10 of 10 people found the following review helpful:
4.0 out of 5 stars
Still a Classic Compendium of Primary Sources, September 13, 2005
This review is from: The Hindu Tradition: Readings in Oriental Thought (Mass Market Paperback)
Although this work first came out in 1972 (and still bears the unfortunate word "Oriental" in the subtitle, which is very misleading for a book about South Asia), it retains its relevance and usefulness, especially if you are seeking a book to accompany a course on ancient and medieval India. As a professor of South Asian history, I have used this work several times in the first half of a two-part survey of Indian history, and my students have found it comprehensible, readable, and very useful for writing papers.
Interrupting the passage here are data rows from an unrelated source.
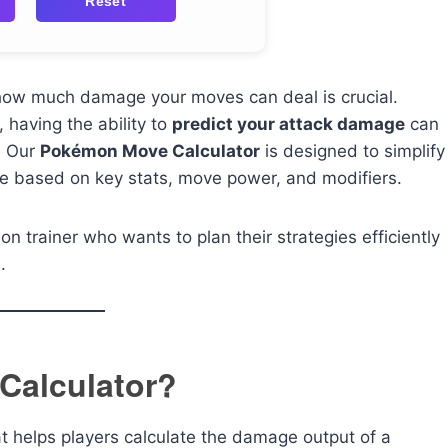
Reset
 how much damage your moves can deal is crucial.
 having the ability to
predict your attack damage
can
. Our
Pokémon Move Calculator
is designed to simplify
ge based on key stats, move power, and modifiers.
n trainer who wants to plan their strategies efficiently
.
Calculator?
at helps players calculate the damage output of a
It contains well-selected excerpts from most of the major texts you are likely to discuss in a survey course: the Vedas, the Dharmashastras, the Arthashastra, Kama Sutra, Bhagavad Gita, and so forth - right through to the Mughal period. Unlike a lot of recently-published "document readers," it is not a compendium of obscure and unusable primary sources which were selected only because they were available without copyright restrictions! No, every page of this inexpensive little gem of a book is pedagogically useful, and students will find that Indian terms used in it are clearly and carefully defined. Praises given, there are a few drawbacks to this book, apart from the unfortunate title: it represents the elite Hindu tradition almost exclusively, and it fails to integrate in any clear fashion the Islamic tradition that played such a major role in shaping the "Hindu" tradition of South Asia after about 1100 CE. A new edition of this work, properly edited, would be a fantastic addition to the field of South Asian Studies and History, which currently suffers from a plethora of recently-published general histories, most of which are terribly dry, poorly-organized, badly-edited, hastily-knocked off volumes, some riddled with factual errors, that will have your students in a state of mutiny in no time. Embree and Bary are old masters of the field, and this particular book if one of their greatest achievements.